● **ASSIGNED TASK**: When you return the lines below, go from the first through the line with "right front paw: (319, 270)", keep them exact, and leave out every picture.

- - - -

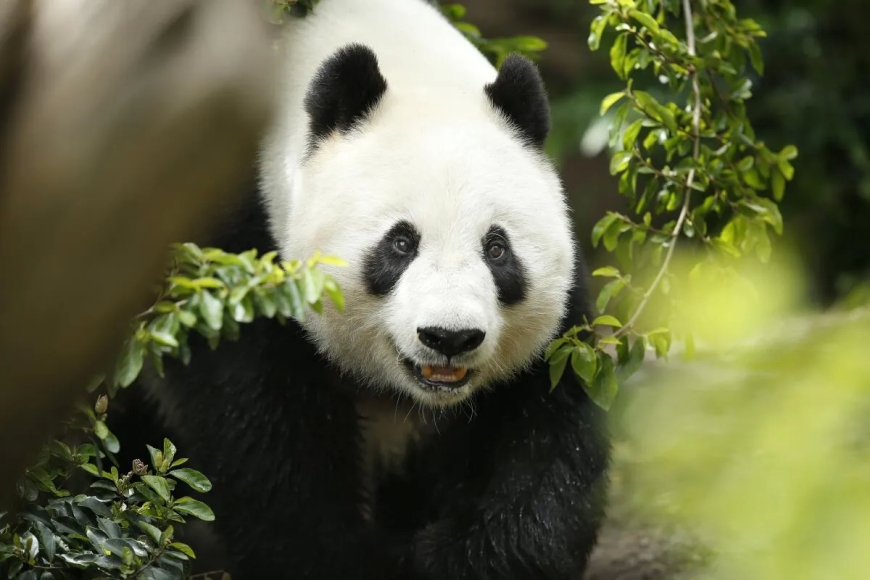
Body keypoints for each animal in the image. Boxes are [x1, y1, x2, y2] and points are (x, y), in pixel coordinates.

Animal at [119, 0, 610, 577]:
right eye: (400, 244)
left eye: (496, 249)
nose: (450, 337)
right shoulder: (235, 261)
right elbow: (268, 440)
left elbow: (552, 436)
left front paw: (448, 558)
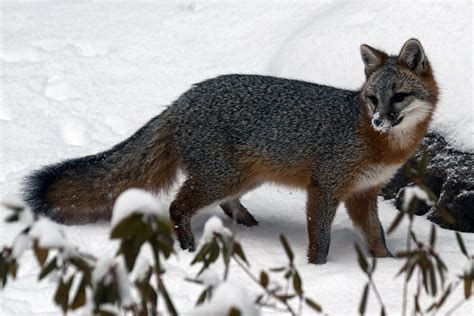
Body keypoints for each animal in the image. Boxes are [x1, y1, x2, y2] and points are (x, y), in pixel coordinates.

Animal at [22, 39, 436, 264]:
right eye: (373, 99)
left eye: (398, 97)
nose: (380, 120)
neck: (378, 143)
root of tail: (184, 98)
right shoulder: (325, 188)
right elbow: (320, 241)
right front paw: (319, 270)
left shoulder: (362, 194)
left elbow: (376, 236)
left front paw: (387, 266)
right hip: (223, 177)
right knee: (177, 206)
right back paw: (188, 247)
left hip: (244, 177)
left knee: (220, 203)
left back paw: (244, 221)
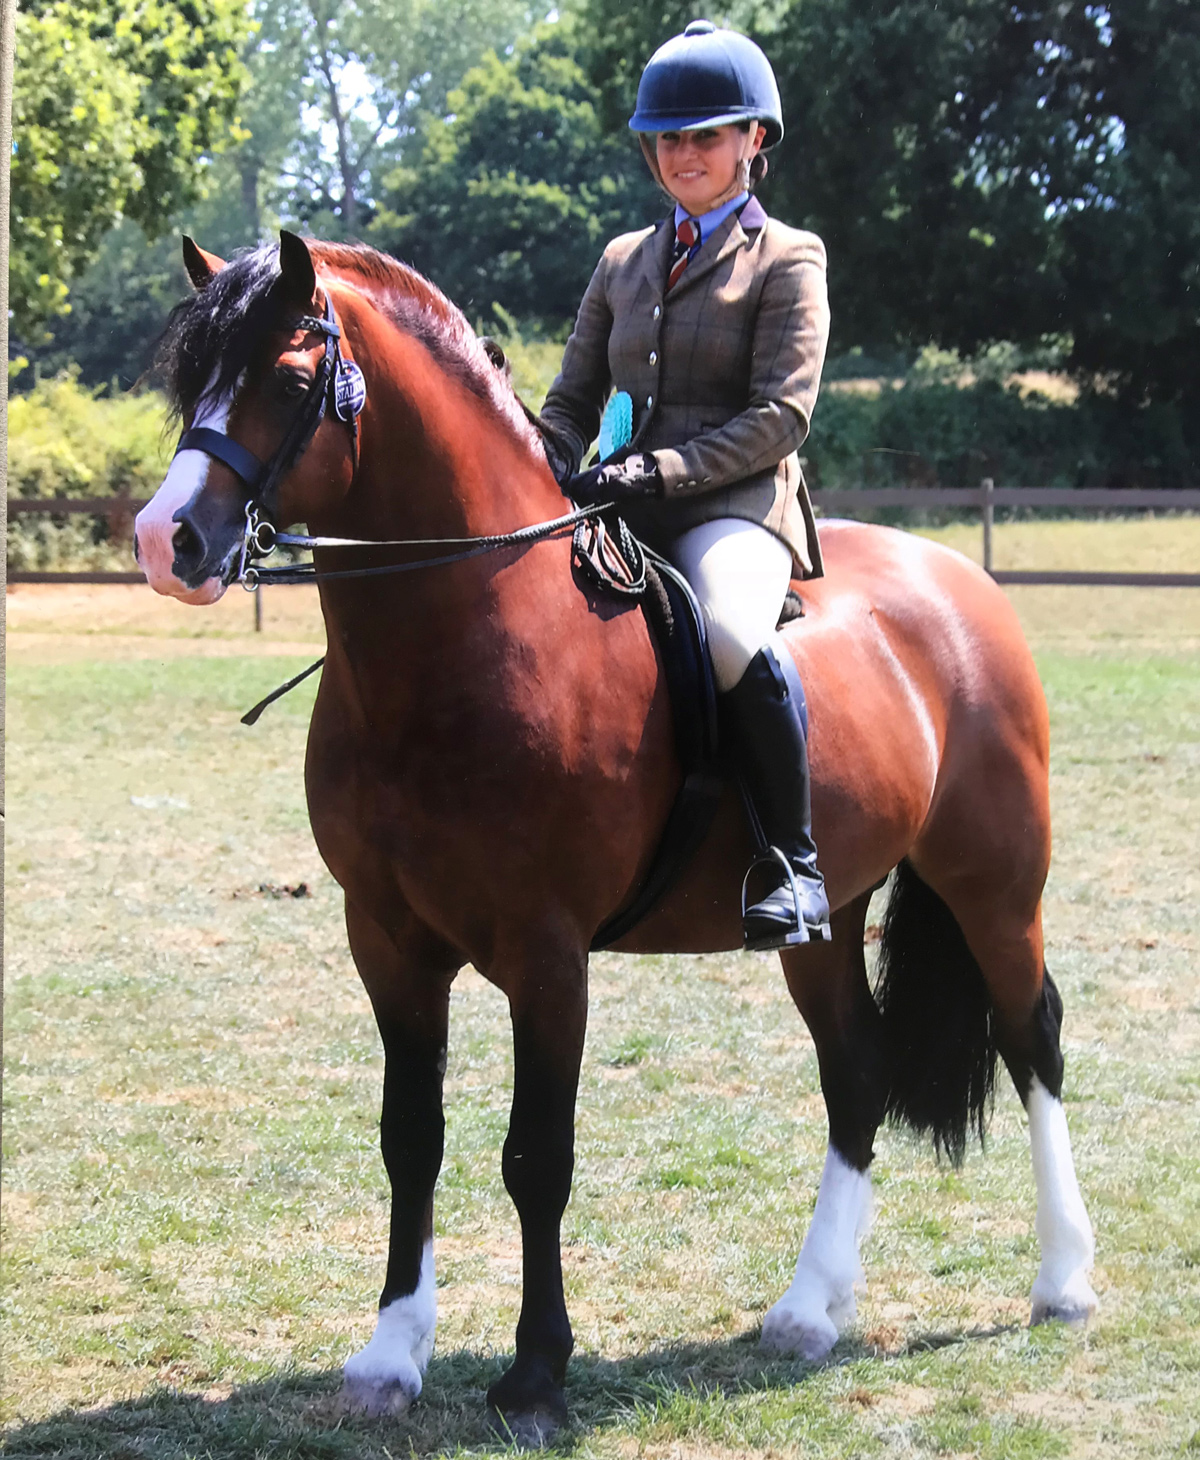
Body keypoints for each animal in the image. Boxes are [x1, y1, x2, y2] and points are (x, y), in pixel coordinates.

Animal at [133, 233, 1097, 1442]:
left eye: (292, 376)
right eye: (190, 377)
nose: (166, 542)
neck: (470, 635)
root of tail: (960, 579)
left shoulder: (547, 955)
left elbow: (536, 1155)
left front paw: (537, 1376)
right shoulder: (387, 941)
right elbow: (411, 1137)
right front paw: (391, 1354)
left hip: (994, 882)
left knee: (1031, 1037)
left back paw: (1063, 1281)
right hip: (828, 915)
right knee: (858, 1067)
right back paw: (809, 1309)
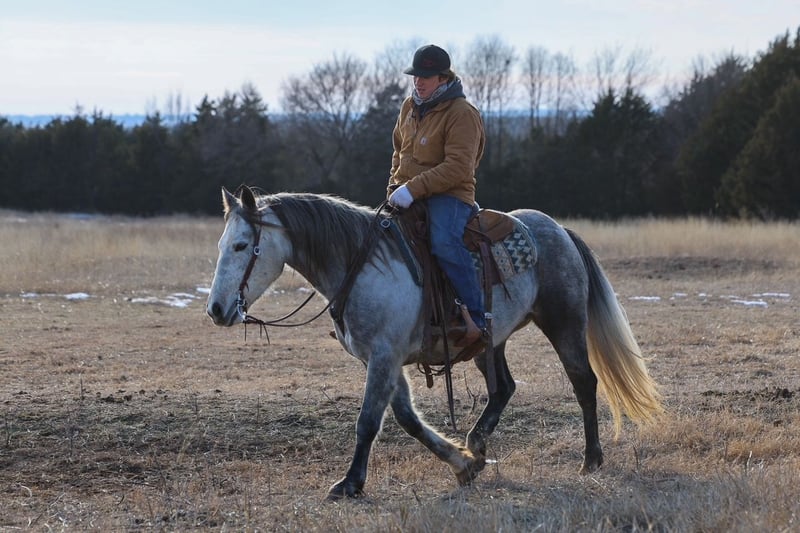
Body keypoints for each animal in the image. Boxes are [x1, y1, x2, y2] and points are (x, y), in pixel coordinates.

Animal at [206, 185, 663, 500]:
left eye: (242, 245)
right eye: (222, 244)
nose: (216, 309)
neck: (362, 264)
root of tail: (559, 230)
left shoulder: (384, 356)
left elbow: (368, 421)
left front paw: (350, 483)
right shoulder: (382, 359)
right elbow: (407, 418)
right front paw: (462, 463)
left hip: (564, 323)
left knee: (584, 383)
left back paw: (591, 459)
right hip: (491, 343)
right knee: (503, 387)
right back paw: (477, 443)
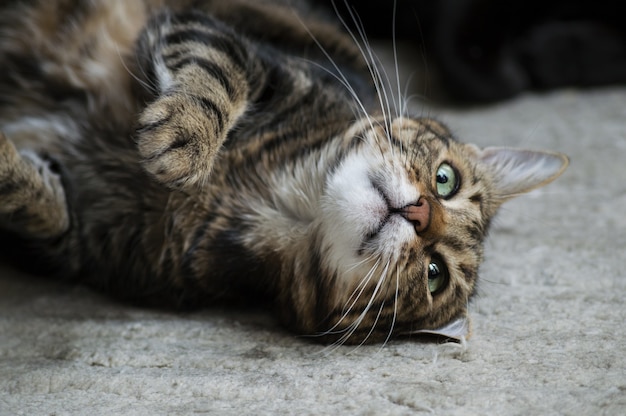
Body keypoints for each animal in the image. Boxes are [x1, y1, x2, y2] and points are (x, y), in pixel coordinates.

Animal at [0, 0, 564, 344]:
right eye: (446, 180)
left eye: (433, 273)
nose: (421, 213)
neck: (274, 198)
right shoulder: (235, 43)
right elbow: (221, 68)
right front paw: (185, 139)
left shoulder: (86, 243)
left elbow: (44, 207)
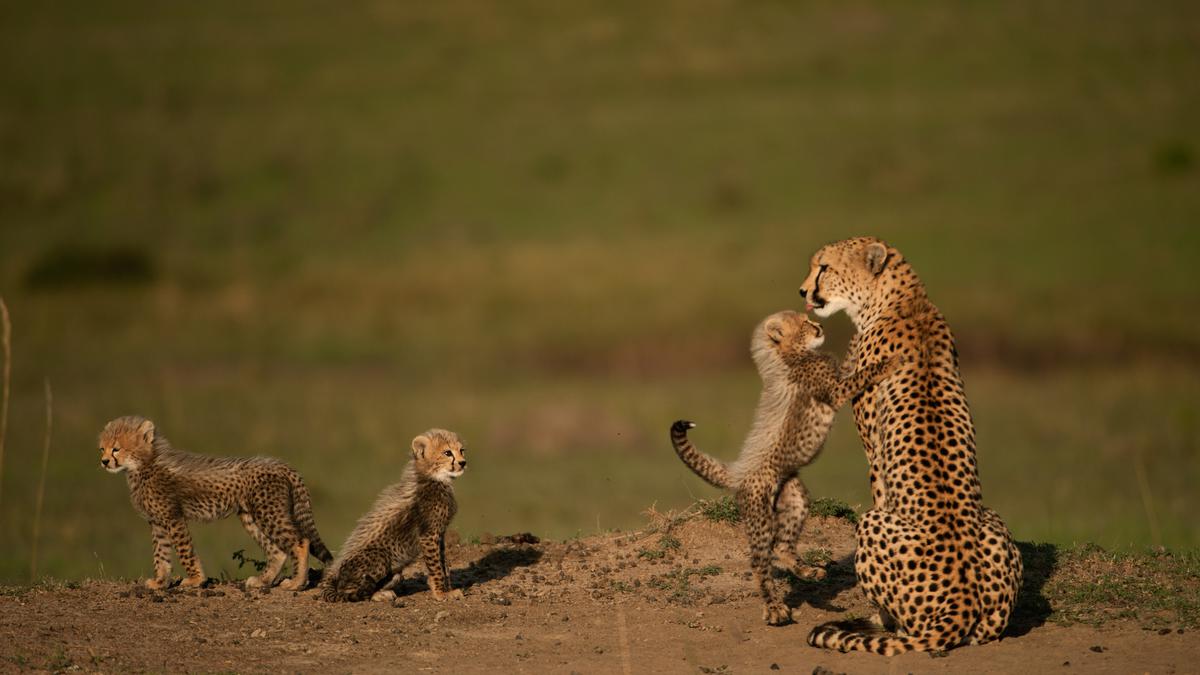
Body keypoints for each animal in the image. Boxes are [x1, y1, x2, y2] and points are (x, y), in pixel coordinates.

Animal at [796, 236, 1022, 653]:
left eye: (824, 267)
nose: (803, 292)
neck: (904, 302)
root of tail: (963, 605)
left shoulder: (873, 451)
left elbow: (879, 489)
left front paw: (875, 616)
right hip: (993, 525)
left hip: (870, 524)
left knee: (906, 629)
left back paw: (878, 622)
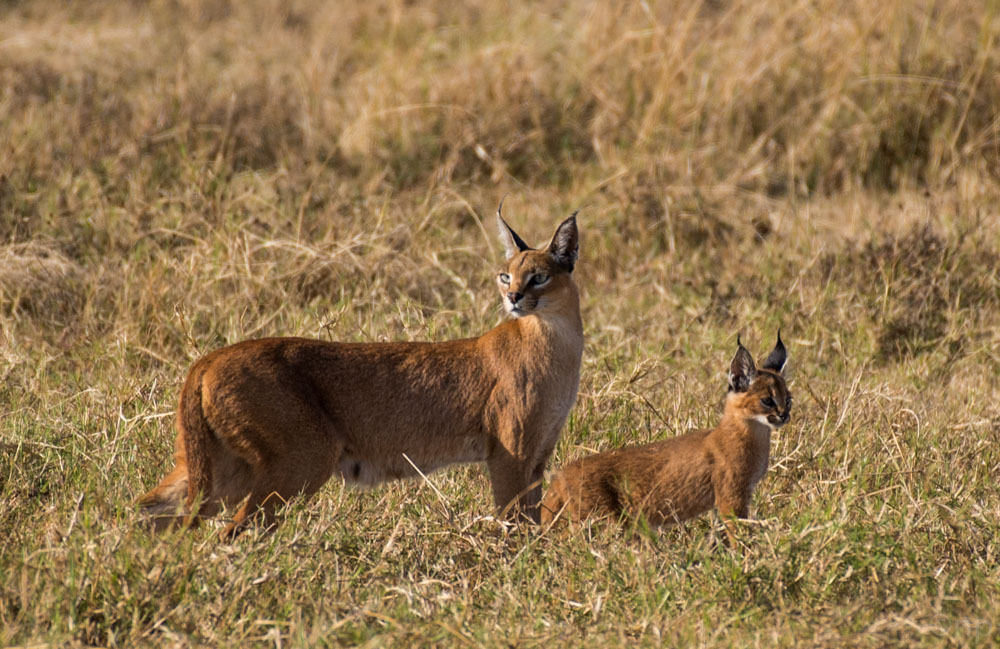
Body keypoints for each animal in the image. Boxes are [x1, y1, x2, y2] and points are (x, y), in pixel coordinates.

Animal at [137, 204, 584, 536]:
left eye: (538, 277)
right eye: (506, 275)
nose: (513, 297)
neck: (557, 337)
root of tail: (208, 358)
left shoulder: (537, 456)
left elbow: (533, 519)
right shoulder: (511, 454)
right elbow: (517, 521)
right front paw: (519, 568)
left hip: (225, 469)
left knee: (148, 510)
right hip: (302, 457)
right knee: (236, 529)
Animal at [540, 332, 788, 544]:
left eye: (789, 399)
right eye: (767, 400)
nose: (785, 414)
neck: (751, 434)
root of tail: (562, 473)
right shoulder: (732, 497)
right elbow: (739, 533)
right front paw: (745, 556)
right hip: (596, 521)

- - - -

● **RESPONSE TO THIS TASK**:
Body keypoints for each animal in the image. Boxes are [x1, y1, x2, y2] and points are (x, y), in pixel coordinates.

Animal at [119, 0, 610, 577]:
right eye: (400, 244)
left eye: (496, 249)
nose: (450, 337)
right shoulder: (235, 261)
right elbow: (268, 440)
left elbow: (552, 436)
left front paw: (448, 558)
Body keypoints for each animal in the image. Boxes are [x1, y1, x2, y2] and points are (x, y), in pixel coordinates.

Animal at [22, 39, 436, 264]:
right eye: (373, 99)
left eye: (398, 97)
nose: (380, 120)
neck: (378, 143)
root of tail: (184, 98)
right shoulder: (325, 188)
right elbow: (320, 241)
right front paw: (319, 270)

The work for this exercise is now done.